ACLU files request for injunction to halt the use of solitary confinement in youth prisons in Wisconsin

ACLU of Wisconsin and Juvenile Law Center filed a request for a preliminary injunction in federal court to halt the use of solitary confinement for youth in state-run correctional facilities.

The suit was originally filed in January on behalf of youth confined in the Lincoln Hills School for Boys and the Copper Lake School for Girls.

According to the release from the ACLU, the groups filed an amended complaint with additional children incarcerated at Lincoln Hills and Copper Lake as plaintiffs.

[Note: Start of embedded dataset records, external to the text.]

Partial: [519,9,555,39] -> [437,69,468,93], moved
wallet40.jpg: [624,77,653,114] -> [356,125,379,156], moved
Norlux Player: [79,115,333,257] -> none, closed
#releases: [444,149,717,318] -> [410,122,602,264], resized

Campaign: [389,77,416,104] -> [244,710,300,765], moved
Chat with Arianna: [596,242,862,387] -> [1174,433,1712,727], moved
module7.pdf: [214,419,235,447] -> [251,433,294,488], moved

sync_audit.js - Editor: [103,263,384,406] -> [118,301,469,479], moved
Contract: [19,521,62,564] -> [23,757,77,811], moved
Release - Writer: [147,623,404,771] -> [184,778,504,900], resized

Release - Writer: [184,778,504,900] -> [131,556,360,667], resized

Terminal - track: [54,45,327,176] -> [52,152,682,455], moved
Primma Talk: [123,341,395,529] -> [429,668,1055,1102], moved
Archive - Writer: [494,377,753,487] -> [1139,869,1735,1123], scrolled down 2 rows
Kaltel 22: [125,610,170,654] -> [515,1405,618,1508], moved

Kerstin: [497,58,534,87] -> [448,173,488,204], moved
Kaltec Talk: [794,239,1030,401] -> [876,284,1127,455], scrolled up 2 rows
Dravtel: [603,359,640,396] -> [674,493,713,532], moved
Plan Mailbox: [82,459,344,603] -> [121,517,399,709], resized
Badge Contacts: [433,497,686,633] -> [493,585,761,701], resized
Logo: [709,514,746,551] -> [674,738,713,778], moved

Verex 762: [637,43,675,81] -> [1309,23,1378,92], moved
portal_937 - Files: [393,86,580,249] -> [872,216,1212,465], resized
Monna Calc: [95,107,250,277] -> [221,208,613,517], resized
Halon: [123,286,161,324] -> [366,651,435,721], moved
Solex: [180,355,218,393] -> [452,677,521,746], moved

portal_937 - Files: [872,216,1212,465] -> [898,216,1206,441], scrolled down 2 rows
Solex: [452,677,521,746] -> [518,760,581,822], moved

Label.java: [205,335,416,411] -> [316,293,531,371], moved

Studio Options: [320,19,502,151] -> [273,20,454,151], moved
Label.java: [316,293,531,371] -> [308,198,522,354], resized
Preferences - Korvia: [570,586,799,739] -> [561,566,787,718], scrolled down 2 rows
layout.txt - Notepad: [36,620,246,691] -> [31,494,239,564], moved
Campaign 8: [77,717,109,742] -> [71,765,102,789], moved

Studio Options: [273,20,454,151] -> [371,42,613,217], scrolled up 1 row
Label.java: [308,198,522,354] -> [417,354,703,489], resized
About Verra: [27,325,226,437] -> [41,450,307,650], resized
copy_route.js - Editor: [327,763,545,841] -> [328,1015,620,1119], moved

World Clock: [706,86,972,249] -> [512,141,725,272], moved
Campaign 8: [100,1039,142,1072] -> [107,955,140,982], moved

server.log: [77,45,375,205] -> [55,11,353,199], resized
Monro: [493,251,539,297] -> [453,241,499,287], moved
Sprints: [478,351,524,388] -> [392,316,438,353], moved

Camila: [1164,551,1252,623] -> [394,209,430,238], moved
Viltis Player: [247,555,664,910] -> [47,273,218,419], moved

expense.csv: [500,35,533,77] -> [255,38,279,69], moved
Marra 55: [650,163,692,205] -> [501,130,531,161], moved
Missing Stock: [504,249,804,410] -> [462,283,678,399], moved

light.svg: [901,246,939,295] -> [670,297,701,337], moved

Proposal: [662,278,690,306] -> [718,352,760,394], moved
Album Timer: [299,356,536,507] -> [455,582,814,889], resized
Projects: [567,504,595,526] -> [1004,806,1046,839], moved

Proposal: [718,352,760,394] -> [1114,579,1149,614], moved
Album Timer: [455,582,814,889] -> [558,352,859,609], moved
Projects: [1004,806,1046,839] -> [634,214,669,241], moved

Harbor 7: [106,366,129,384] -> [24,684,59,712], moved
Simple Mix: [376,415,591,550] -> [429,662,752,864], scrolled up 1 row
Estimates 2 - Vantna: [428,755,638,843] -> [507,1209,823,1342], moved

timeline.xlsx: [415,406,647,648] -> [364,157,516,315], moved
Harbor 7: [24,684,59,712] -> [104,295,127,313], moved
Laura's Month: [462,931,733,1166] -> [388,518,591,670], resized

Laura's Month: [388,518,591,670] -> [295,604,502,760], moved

“Isolating, handcuffing and pepper spraying children is not only dehumanizing and traumatizing,” said Larry Dupuis, Legal Director of the ACLU of Wisconsin. “It is also unnecessary and counterproductive.  As experts in the field show, these practices actually undermine institutional safety and security.  As a result, most juvenile correctional facilities no longer use pepper spray, restraints or punitive solitary confinement.”

Lincoln Hills and Copper Lake incarcerate about 150 to 200 youth, some as young as 14 years old.

The complaint argues “these practices violate children’s constitutional rights, including their rights to substantive due process, as guaranteed by the Fourteenth Amendment to the U.S. Constitution, and their right to be free from cruel and unusual punishment, as guaranteed by the Eighth Amendment to the U.S. Constitution.”

The plaintiffs are seeking immediate relief for the young people in these facilities while this case is being litigated.